Ilves is convinced that in the future, having a secure online identity will become a standard, and that it will probably have to be issued by the state. “You need a sovereign to do it,” says Ilves, “of course you can have a company that guarantee your identity, but what guarantees the company?” That’s why legislations and political will is extremely necessary for moving forward.
Other countries need to keep up
For all the talk about becoming a Single Digital Market, the EU is severely lagging behind in bringing partnerships into the digital age. “What I think we Estonians need to do, is to get other countries to move ahead. We’re a small digital island, but you want [these programs] to work anywhere.” In other words: The breakthroughs in Estonia aren’t worth much if nobody else is doing it.
For Ilves, there are certain services that should be all EU-based. For example if he would get sick in Hungary, he should be able to go the pharmacy, stick in his digital ID and get his Estonian medicine, but it’s going to be a while until Europe will reach that point.
It’s obviously an immense and difficult task for governments to implement digital IDs — as most countries have a far larger population than Estonia and are not lucky enough to have the entire nation apply for a new ID at the same time — but it’s far from being impossible.
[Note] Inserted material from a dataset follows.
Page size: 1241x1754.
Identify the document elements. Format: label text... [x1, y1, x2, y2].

Especially because adapting to new realities is a necessity for modern societies and we already have the technical capabilities — Estonia did it 15 years ago!
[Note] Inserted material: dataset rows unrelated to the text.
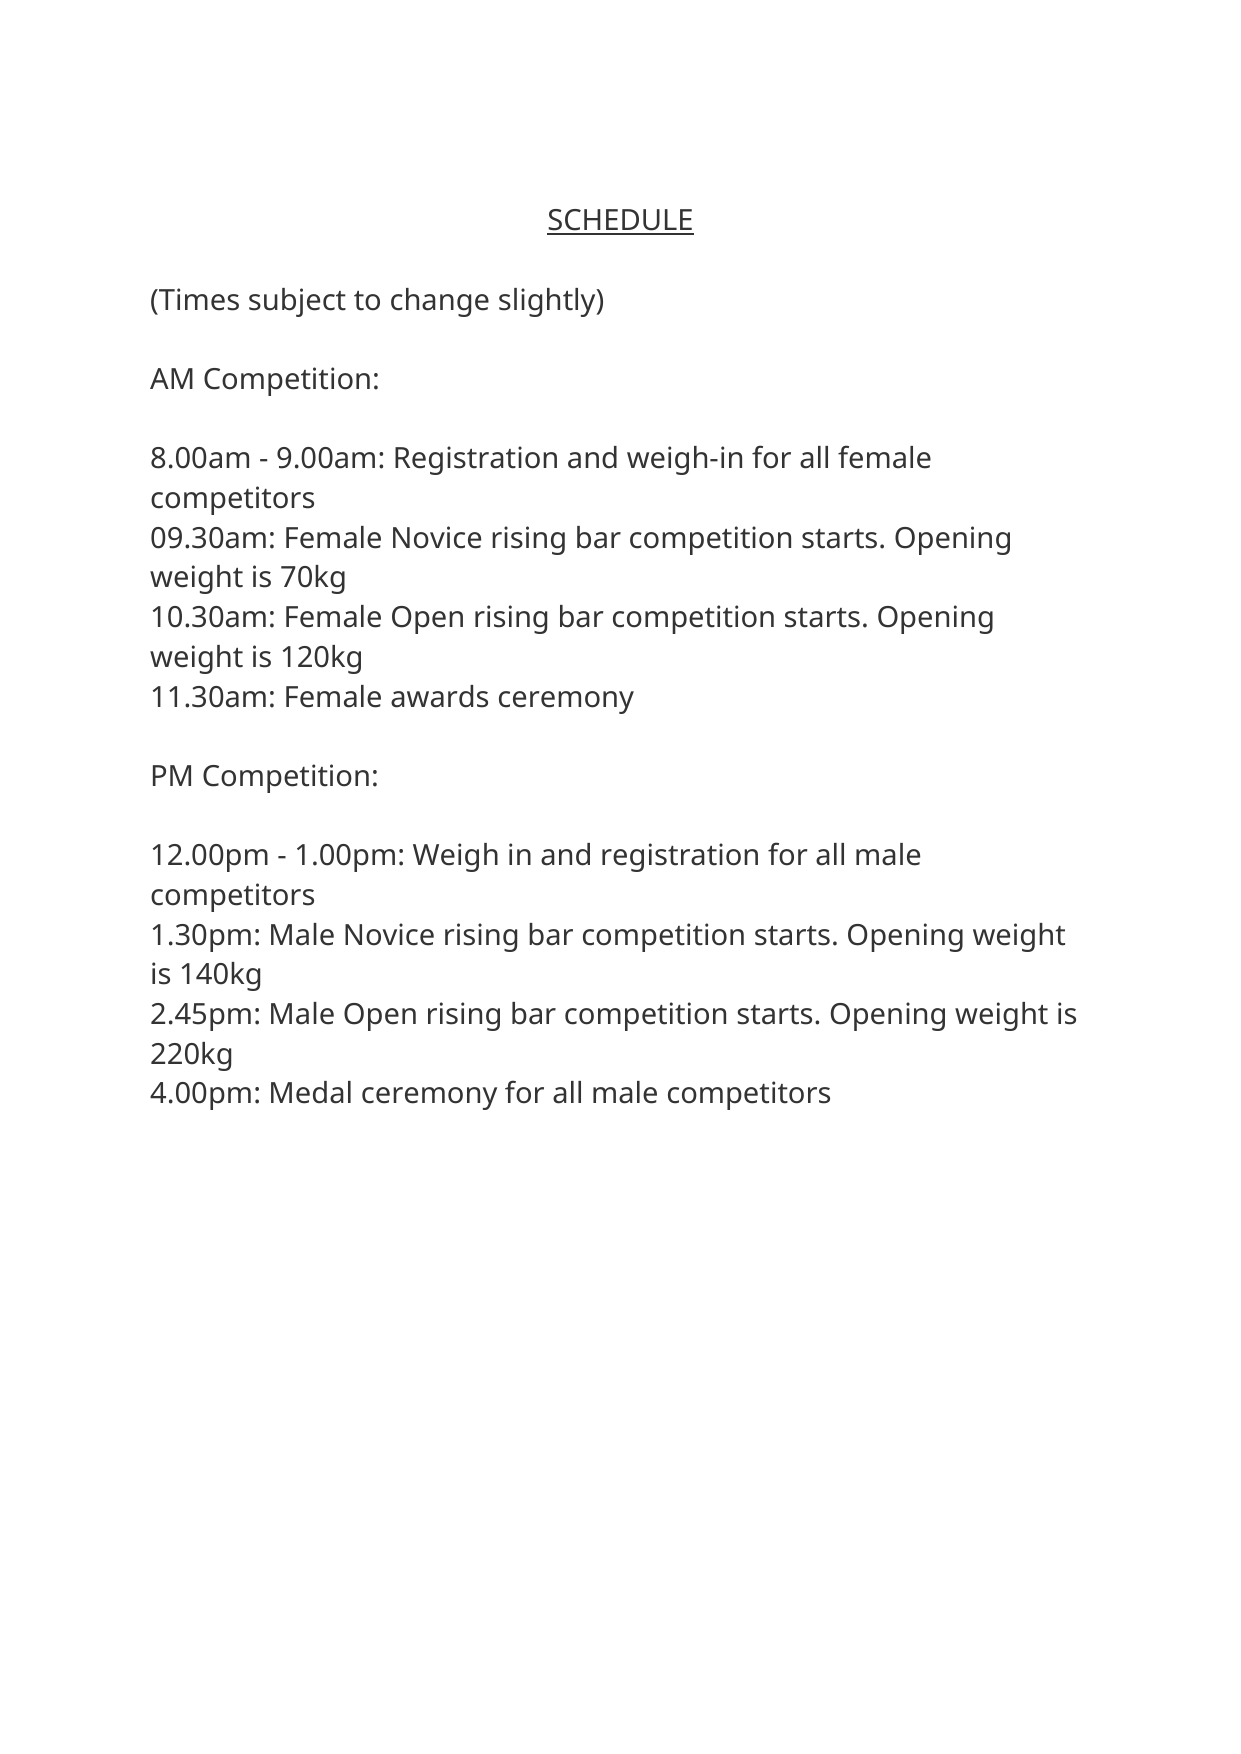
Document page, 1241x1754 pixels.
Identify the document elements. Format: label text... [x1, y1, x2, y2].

text AM Competition: [150, 358, 1090, 398]
text (Times subject to change slightly) [150, 279, 1090, 319]
text 8.00am - 9.00am: Registration and weigh-in for all female competitors [150, 438, 1090, 517]
text 12.00pm - 1.00pm: Weigh in and registration for all male competitors [150, 834, 1090, 914]
text 1.30pm: Male Novice rising bar competition starts. Opening weight is 140kg [150, 914, 1090, 993]
text 4.00pm: Medal ceremony for all male competitors [150, 1073, 1090, 1112]
text 11.30am: Female awards ceremony [150, 676, 1090, 716]
text 10.30am: Female Open rising bar competition starts. Opening weight is 120kg [150, 596, 1090, 676]
text 09.30am: Female Novice rising bar competition starts. Opening weight is 70kg [150, 517, 1090, 596]
text PM Competition: [150, 755, 1090, 795]
text 2.45pm: Male Open rising bar competition starts. Opening weight is 220kg [150, 993, 1090, 1073]
text SCHEDULE [150, 199, 1090, 239]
What makes it even easier, says Ilves, is that the Estonian government has always been prepared to share the lessons it learnt implementing digital policies. Estonia already gives away for free it’s technical architecture, open-source and non-proprietary software and operating systems, which should provide other countries with ample tools to kick off their own digital services.
However, the problem is far from being technical in Ilves’ opinion:
Technology is everywhere, and everyone has access to it, more or less. It really comes down to policies, laws and regulations. If you have the right policies, support them with the right laws and you regulate them well — then you can move ahead […] without them you won’t get stuff happening.
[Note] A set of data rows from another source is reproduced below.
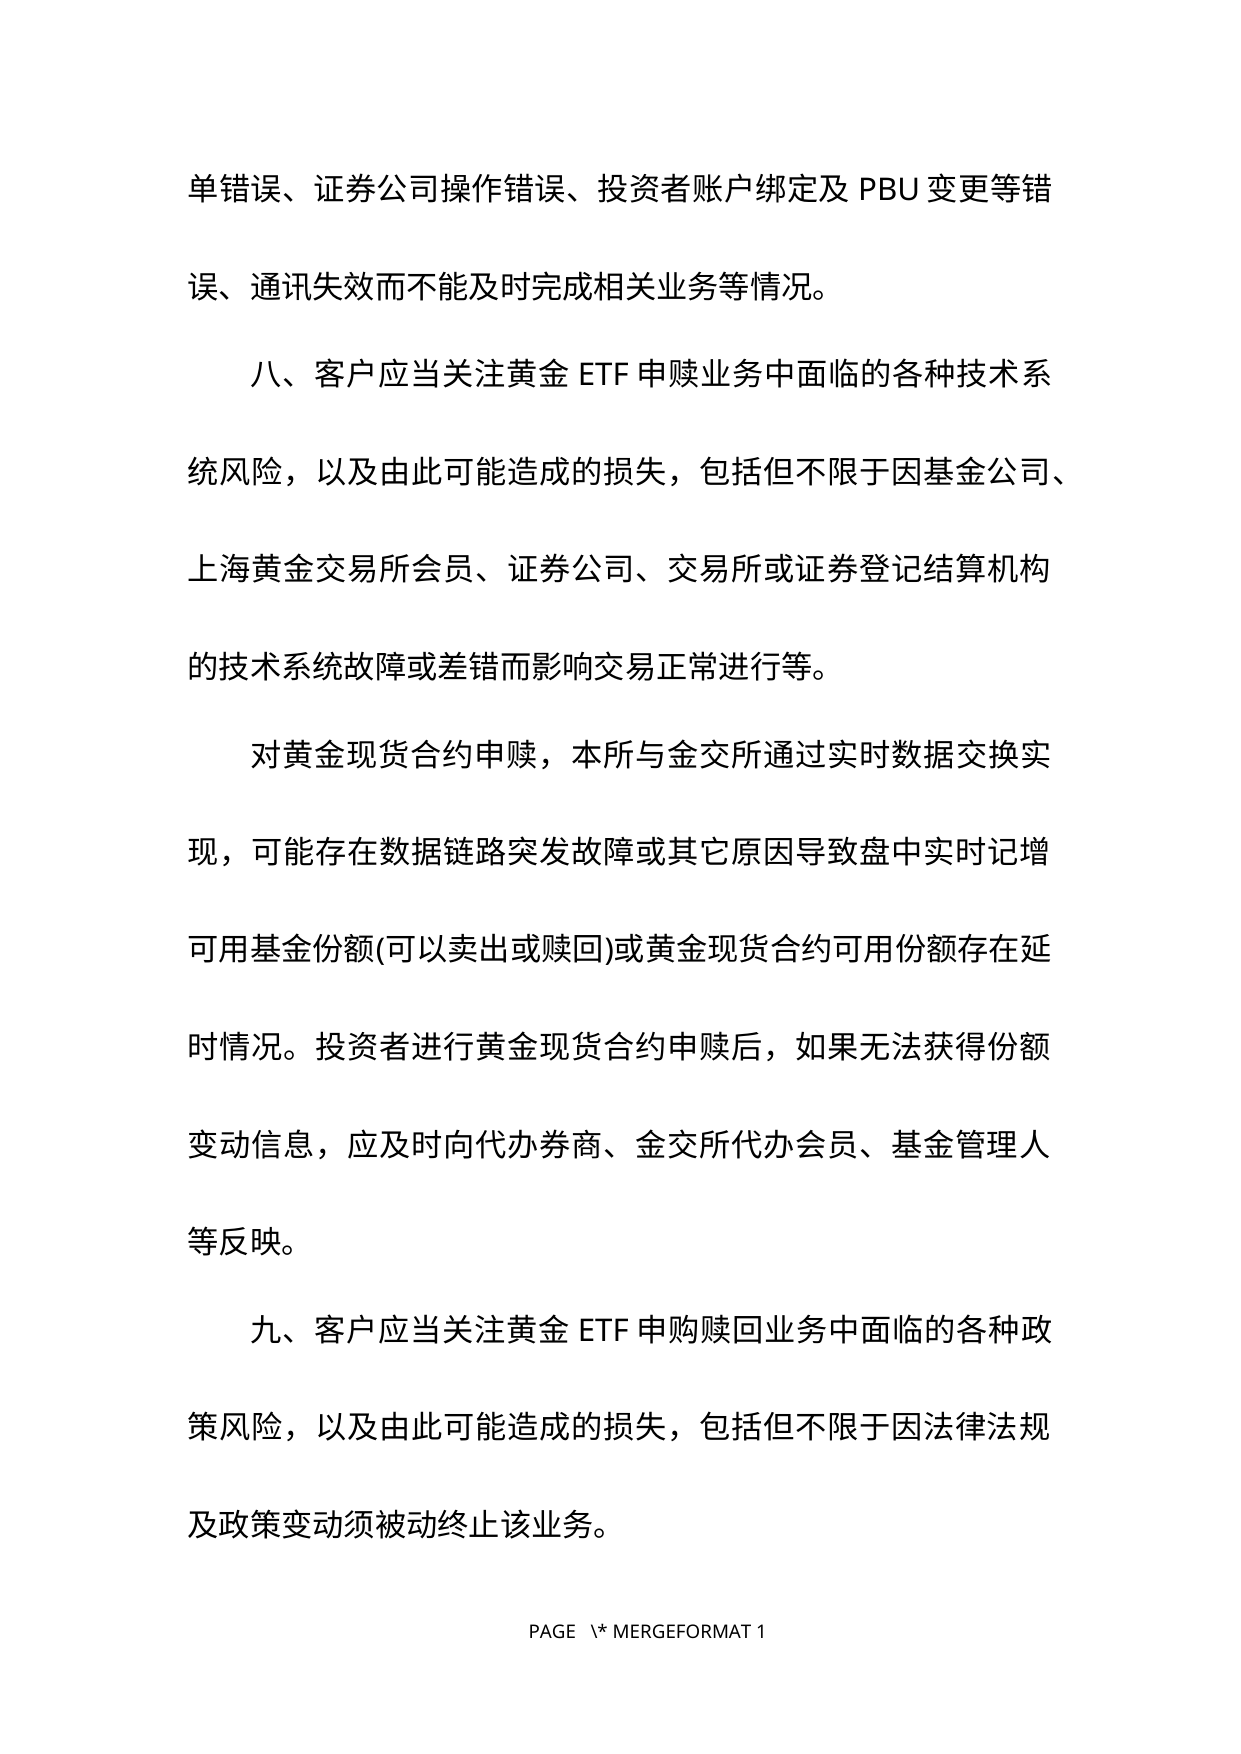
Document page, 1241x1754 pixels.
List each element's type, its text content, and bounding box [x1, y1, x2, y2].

text 九、客户应当关注黄金ETF申购赎回业务中面临的各种政策风险，以及由此可能造成的损失，包括但不限于因法律法规及政策变动须被动终止该业务。 [187, 1295, 1053, 1555]
text 对黄金现货合约申赎，本所与金交所通过实时数据交换实现，可能存在数据链路突发故障或其它原因导致盘中实时记增可用基金份额(可以卖出或赎回)或黄金现货合约可用份额存在延时情况。投资者进行黄金现货合约申赎后，如果无法获得份额变动信息，应及时向代办券商、金交所代办会员、基金管理人等反映。 [187, 720, 1053, 1272]
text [187, 154, 1053, 317]
text 八、客户应当关注黄金ETF申赎业务中面临的各种技术系统风险，以及由此可能造成的损失，包括但不限于因基金公司、上海黄金交易所会员、证券公司、交易所或证券登记结算机构的技术系统故障或差错而影响交易正常进行等。 [187, 340, 1053, 697]
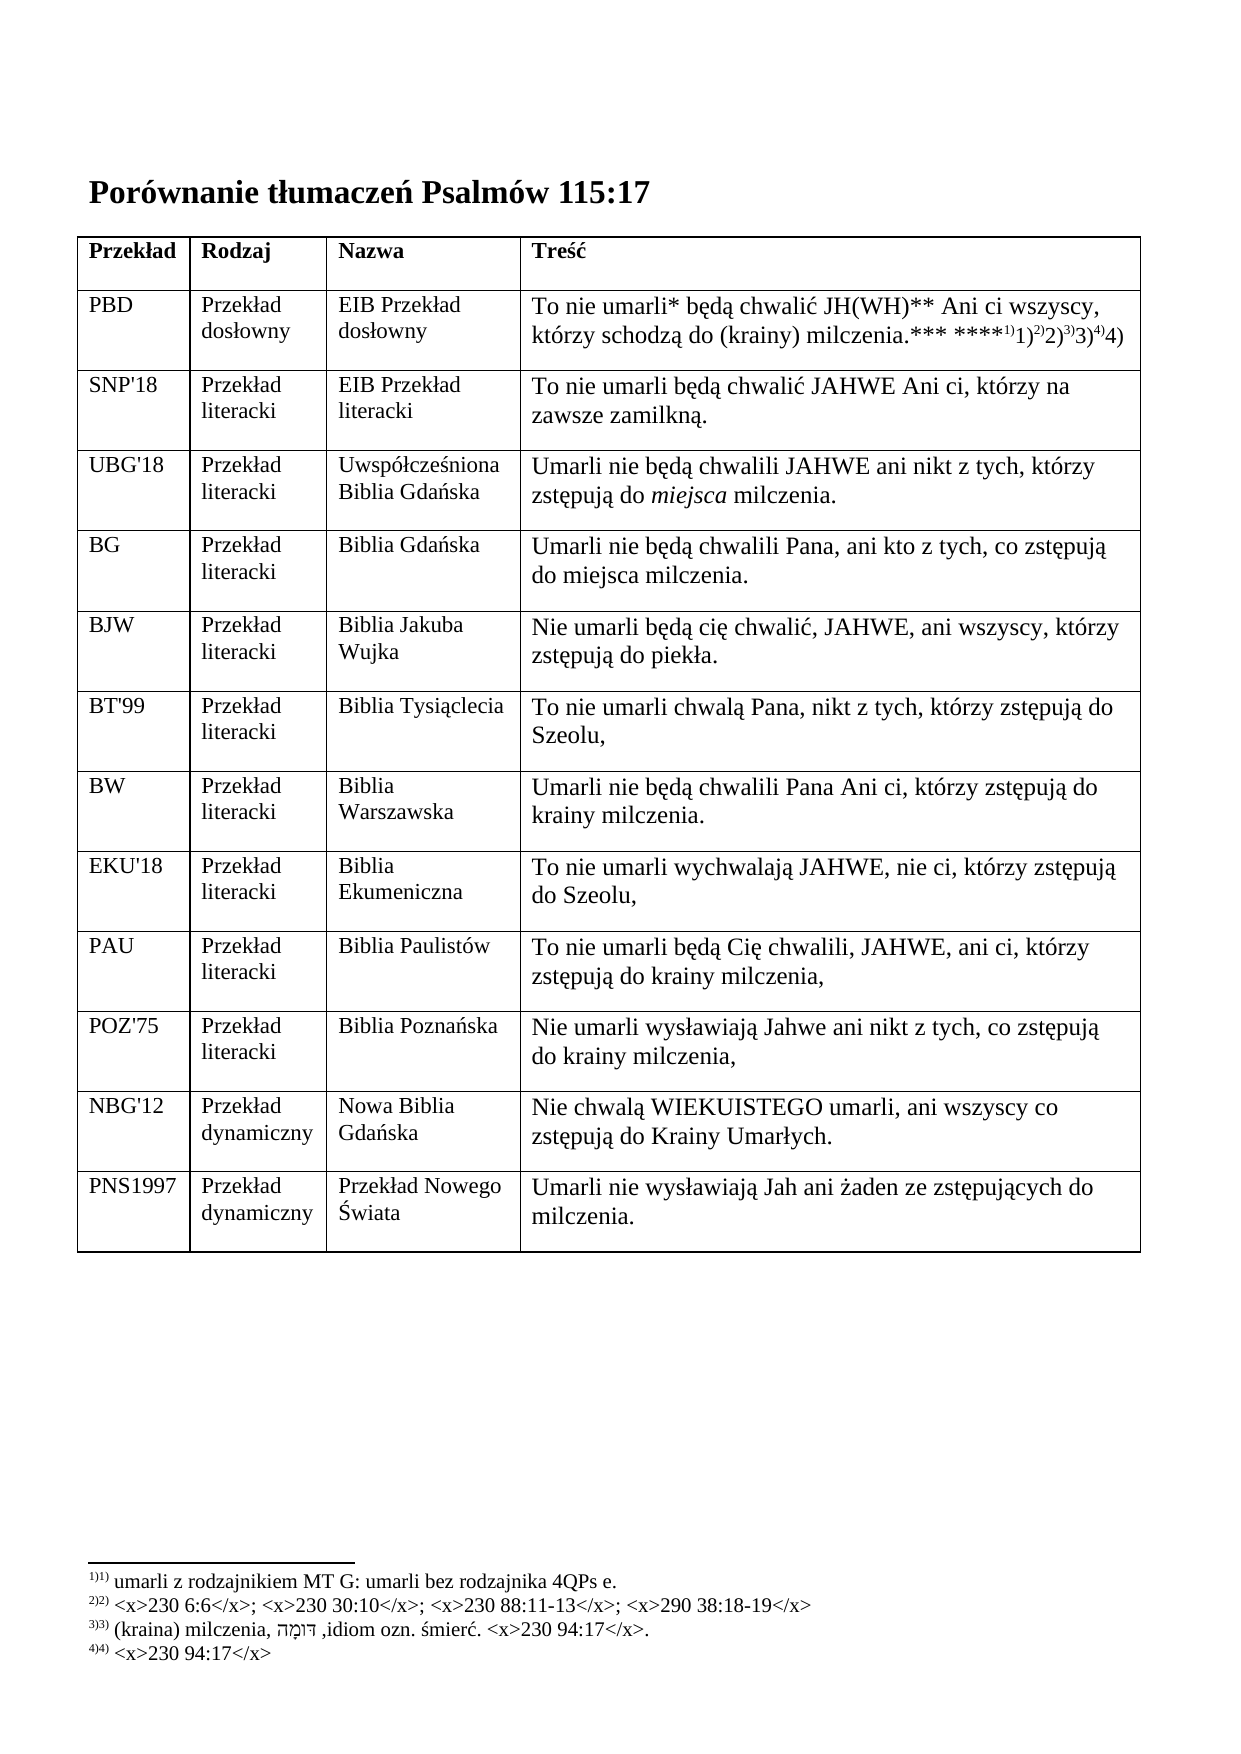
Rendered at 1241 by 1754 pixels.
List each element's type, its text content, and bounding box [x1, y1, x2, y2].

table_cell To nie umarli będą Cię chwalili, JAHWE, ani ci, którzy zstępują do krainy milczenia, [521, 932, 1140, 1011]
table_cell Biblia Warszawska [327, 772, 520, 851]
table_cell Umarli nie będą chwalili Pana Ani ci, którzy zstępują do krainy milczenia. [521, 772, 1140, 851]
table_cell PNS1997 [78, 1172, 189, 1251]
table_cell Przekład dynamiczny [191, 1172, 326, 1251]
table_cell To nie umarli chwalą Pana, nikt z tych, którzy zstępują do Szeolu, [521, 692, 1140, 771]
table_cell UBG'18 [78, 451, 189, 530]
table_cell To nie umarli będą chwalić JAHWE Ani ci, którzy na zawsze zamilkną. [521, 371, 1140, 450]
table_cell EIB Przekład dosłowny [327, 291, 520, 370]
table_cell Przekład Nowego Świata [327, 1172, 520, 1251]
table_cell Przekład literacki [191, 612, 326, 691]
table_header Przekład [78, 238, 189, 290]
table_cell PAU [78, 932, 189, 1011]
table_cell Umarli nie wysławiają Jah ani żaden ze zstępujących do milczenia. [521, 1172, 1140, 1251]
table_cell BJW [78, 612, 189, 691]
table_cell Nowa Biblia Gdańska [327, 1092, 520, 1171]
table_header Treść [521, 238, 1140, 290]
table_cell Biblia Poznańska [327, 1012, 520, 1091]
table_cell Biblia Jakuba Wujka [327, 612, 520, 691]
table_cell Umarli nie będą chwalili JAHWE ani nikt z tych, którzy zstępują do miejsca milczenia. [521, 451, 1140, 530]
table_cell BT'99 [78, 692, 189, 771]
table_cell PBD [78, 291, 189, 370]
table_cell Nie chwalą WIEKUISTEGO umarli, ani wszyscy co zstępują do Krainy Umarłych. [521, 1092, 1140, 1171]
table_cell Przekład literacki [191, 451, 326, 530]
table_cell Umarli nie będą chwalili Pana, ani kto z tych, co zstępują do miejsca milczenia. [521, 531, 1140, 611]
table_cell Przekład literacki [191, 531, 326, 611]
table_cell Przekład dosłowny [191, 291, 326, 370]
table_cell Biblia Ekumeniczna [327, 852, 520, 931]
table_cell Przekład literacki [191, 692, 326, 771]
table_header Rodzaj [191, 238, 326, 290]
table_cell Biblia Gdańska [327, 531, 520, 611]
table_cell NBG'12 [78, 1092, 189, 1171]
table_cell POZ'75 [78, 1012, 189, 1091]
table_cell Biblia Paulistów [327, 932, 520, 1011]
table_cell Przekład literacki [191, 371, 326, 450]
table_cell Przekład literacki [191, 772, 326, 851]
table_cell Przekład literacki [191, 1012, 326, 1091]
table_cell SNP'18 [78, 371, 189, 450]
table_cell BW [78, 772, 189, 851]
table_cell To nie umarli* będą chwalić JH(WH)** Ani ci wszyscy, którzy schodzą do (krainy) milczenia.*** ****1)2)3)4) [521, 291, 1140, 370]
table_cell To nie umarli wychwalają JAHWE, nie ci, którzy zstępują do Szeolu, [521, 852, 1140, 931]
table_cell Nie umarli wysławiają Jahwe ani nikt z tych, co zstępują do krainy milczenia, [521, 1012, 1140, 1091]
table_header Nazwa [327, 238, 520, 290]
table_cell Przekład literacki [191, 932, 326, 1011]
text Porównanie tłumaczeń Psalmów 115:17 [88, 173, 1152, 211]
table_cell Uwspółcześniona Biblia Gdańska [327, 451, 520, 530]
table_cell EIB Przekład literacki [327, 371, 520, 450]
table_cell Biblia Tysiąclecia [327, 692, 520, 771]
table_cell Nie umarli będą cię chwalić, JAHWE, ani wszyscy, którzy zstępują do piekła. [521, 612, 1140, 691]
table_cell EKU'18 [78, 852, 189, 931]
table_cell Przekład literacki [191, 852, 326, 931]
table_cell Przekład dynamiczny [191, 1092, 326, 1171]
table_cell BG [78, 531, 189, 611]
That means that the only thing countries need to provide themselves are politicians with sufficient understanding of technology and clear policies — which is perhaps easier said than done.
Ilves has spoken with politicians and government officials all over Europe about digital policies, but sometimes even the ones interested in tech do not grasp how it actually works. Some talk irresponsibly about creating a general European backdoor, which is terrible idea as it would create a holy grail for hackers.
Ilves, who’s completely against creating backdoors, says that politicians need to understand technology better as they play a vital role in technological advancement. Methods, software and policies will always need to be constantly updated — making the path towards becoming a digital nation a constant and living process.
Government officials tend to put tech on the back burner all too easily, but the reality is that countries need to start the process of adaptation as soon as possible. The foundations of our democracy and daily lives are increasingly moving into the digital realm, and there’s a dire need for someone to take control of our identity there — or we’ll all face the consequences.